Grade 5 report card – Hotel California

Sometimes, after a holiday has crested and is ebbing, and I feel melancholia descend upon me like dense smoke settling over a city; you know, it’s the feeling you get after seeing too much beauty…a kind of phantasmal reality, like you’re alone inside a small grey membranous dome, and beyond the gluey gauze are apparitions you hope are only people moving about, and time is all out of joint, and you are certain your brain is blotting paper, and you begin to pine in your own pooling pathos, and ruth is nowhere to be found, and you reach for Bukowski’s poetry of lime and asphalt…

                                 …well, when this happens the only thing that keeps me going is remembering the words on the back of my grade five report card written by my teacher—that would be Mrs. Barber who’s son Ricky had a fastball pitch that sounded like the crack of a whip when it hit the catchers mitt; a pitch rivalled only by left-handed Damon Kondroe’s hardball overhand. I can see Damon now, he would arch back until his arm was on the verge of breaking, and then, after holding motionless…for one second…his body would unwind—from the ball of his cleated right foot to his snapping left wrist and unfurling fingers—and release a red-seamed white bullet that would explode like a rifle shot behind a bewildered batter. Damon played for my home town, the Springside Combines, but not all the time because he was, they said, erratic, like Saskatchewan’s Cypress Hills, or, I suppose, the giant stone outside of Okotoks, Alberta, misplaced—mysterious as to placement. He went on to an unknown future. Like Lillian Moscow who I had an immense crush on and who lived in a small house along the village’s north road, but who followed her own road of arbitrary direction, and when I met her by chance a few years after we were out of high school, she was still a year older than me—and as alluring—and all those wet-palm school days came back to me like a line from an old song remembered, “You can check-out any time you like, But you can never leave!”


        —a song we used to sing on the island, like an anthem, and we’d bend and twist our limbs and face-pose through the guitar solo, and then sing again, sing with Ken Sharp who is now the proprietor of that song, who came back, after our geographical and socio-conceptual migration that scattered most of us, except Ken, who bought the Springside Hotel and renamed it, and where there is, whether full or not, "plenty of room," and room too in our home town (there being still only a few hundred people) where Damon pitched hardball, and we flipped our cars on back roads, stuck potatoes in exhaust pipes, tipped the "honey wagon" on Halloween, learned to inhale, dreamed about what waited for us west on Highway 16, watched Sunday morning sunrise’s in hay fields through bug-spattered windshields, fell down, got stuck, left, returned, settled, remembered grade school and Mrs. Barber—who, as I was saying, wrote this on the back of my report card: "Doesn’t seem to pay attention, daydreams and looks out the window, but usually gets his work done."

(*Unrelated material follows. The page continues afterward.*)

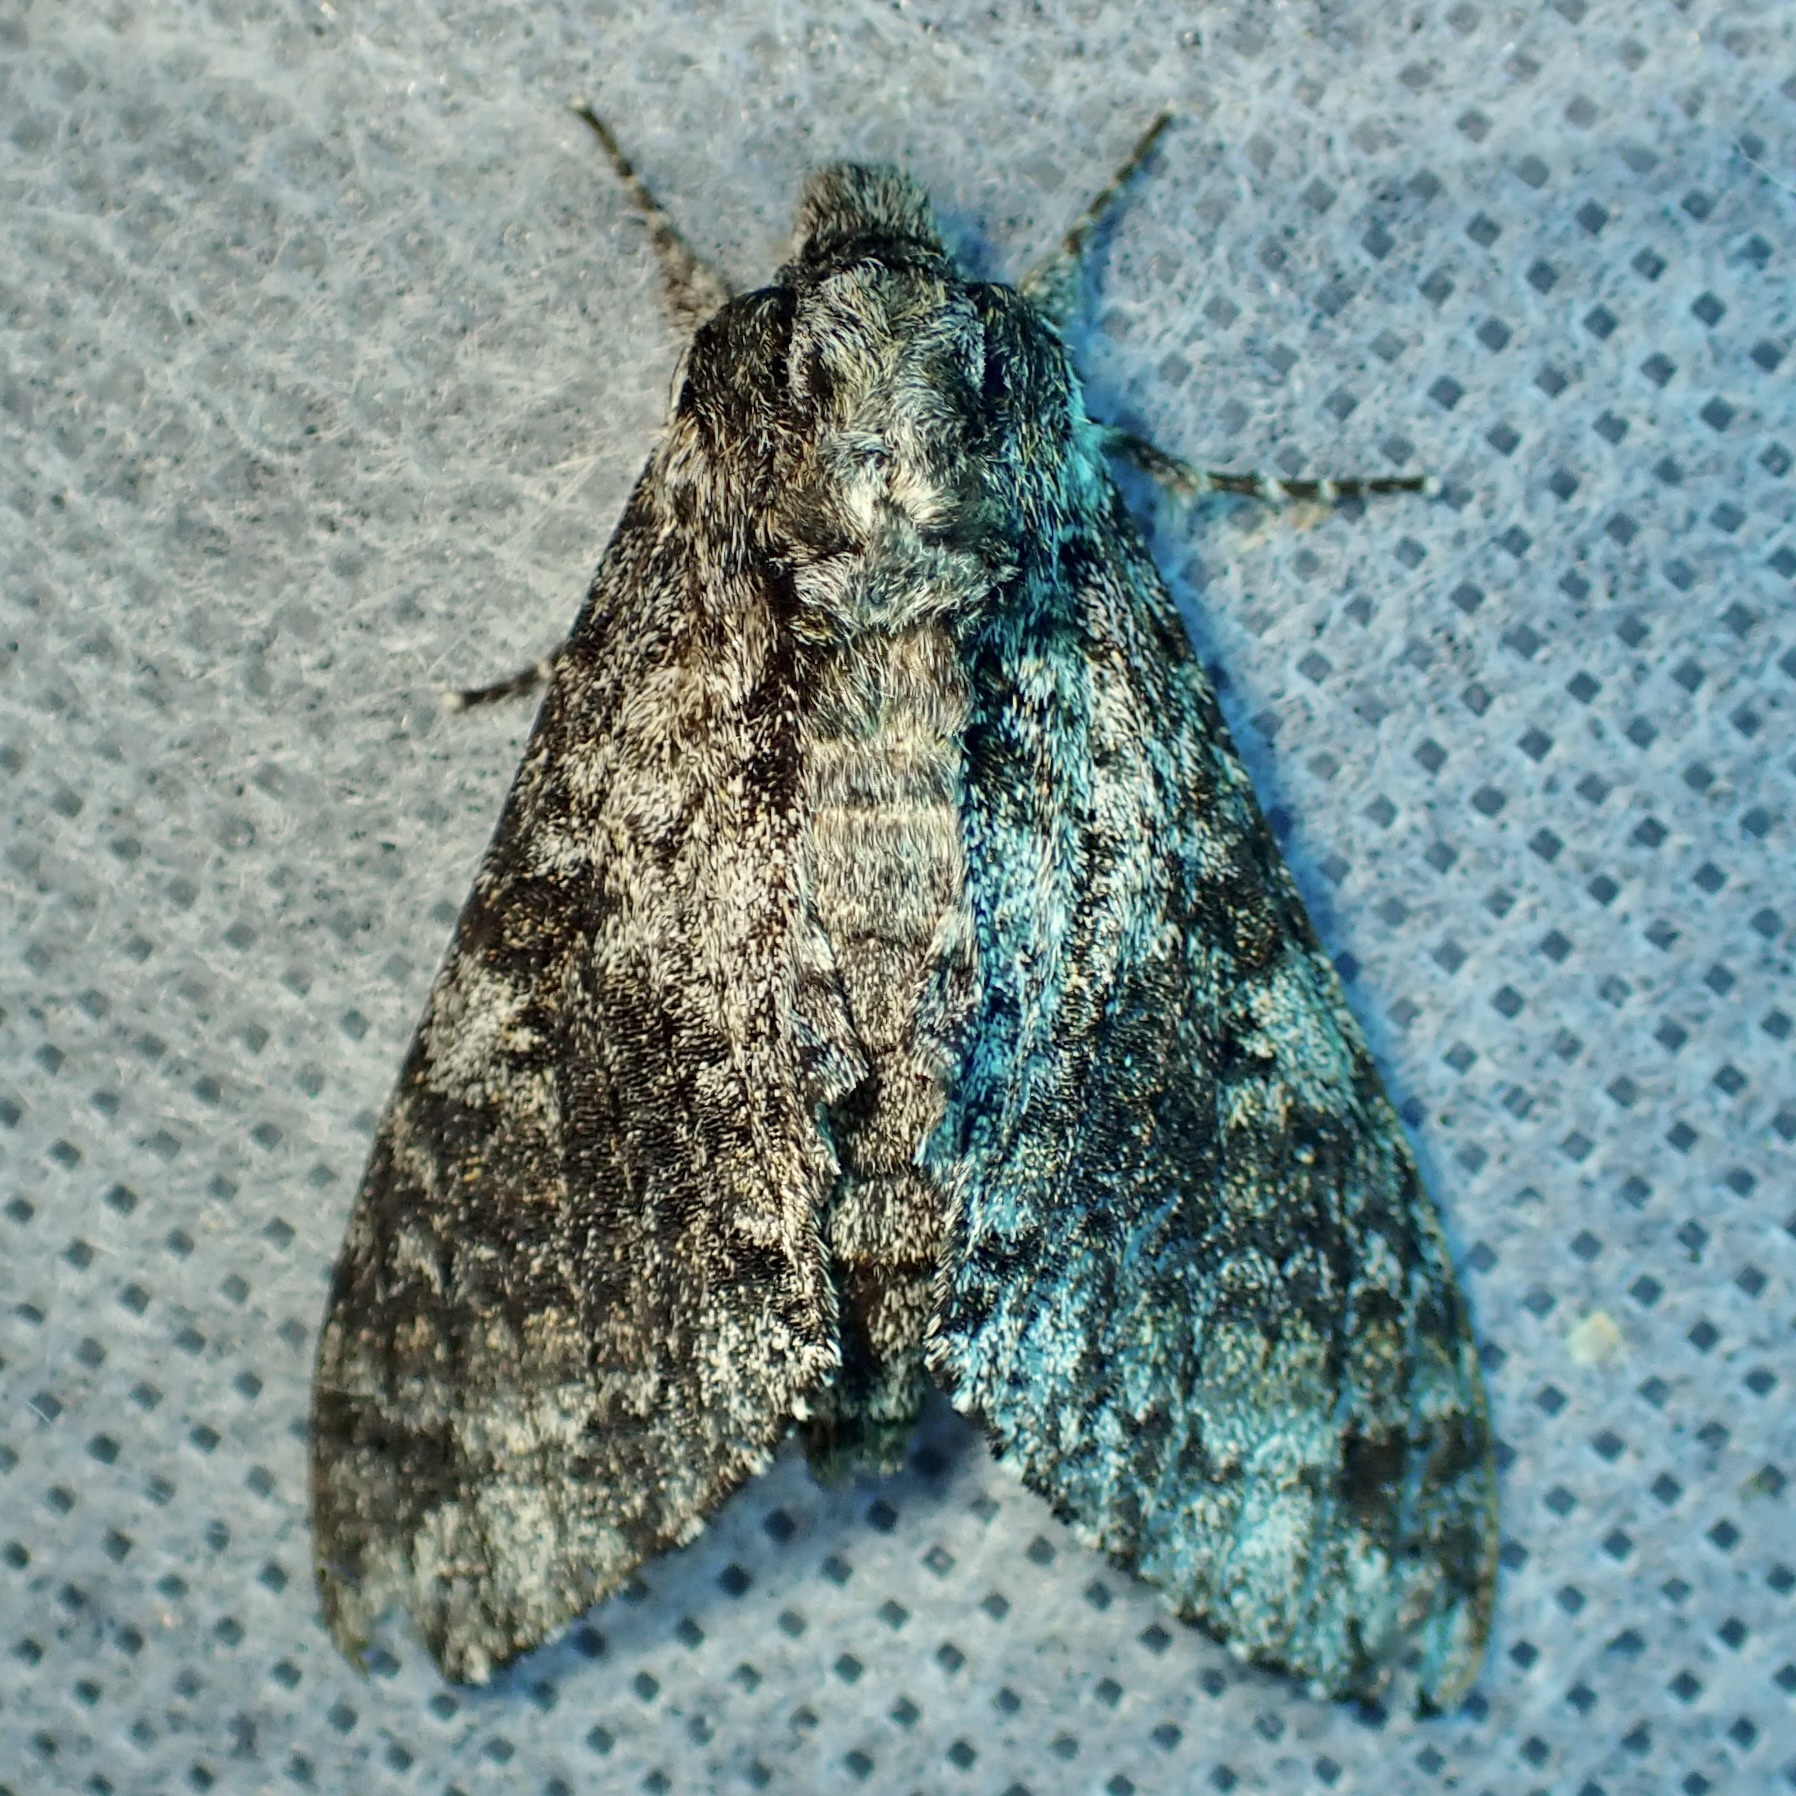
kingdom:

  1. I’m smiling. And next time I feel the day-dreamy melancholy settling in for a bit, I’ll try remember that we still usually manage to get the work done, in the end. Thanks for sharing Mrs. Barber’s affirmation with your fellow day-dreamers!

  2. I can vouch for Damon’s erratic throwing – tried to bat once against him and got hit in the back as I tried to avoid the pitch. Later I know that he was in the RCMP.

    And we met Lillian M at Springside’s 100th anniversary homecoming last year – she says hello.

  3. Great pose – I wasn’t aware of the intimate connection you had. And by the way I got hit in the back once by Damon’s hardball too.

  4. Stephen, I was catching up on some of your recent posts and saw a reference to this older one. Thanks for transporting me back to my own school days remembering the music and cliques and sweaty palms and days of insecurity which still haunt me from time to time. But thank you also for the last line – written on that report card – that so reminds me of my younger son. It provides hope and a reminder that he too will daydream his way to a successful, rich future.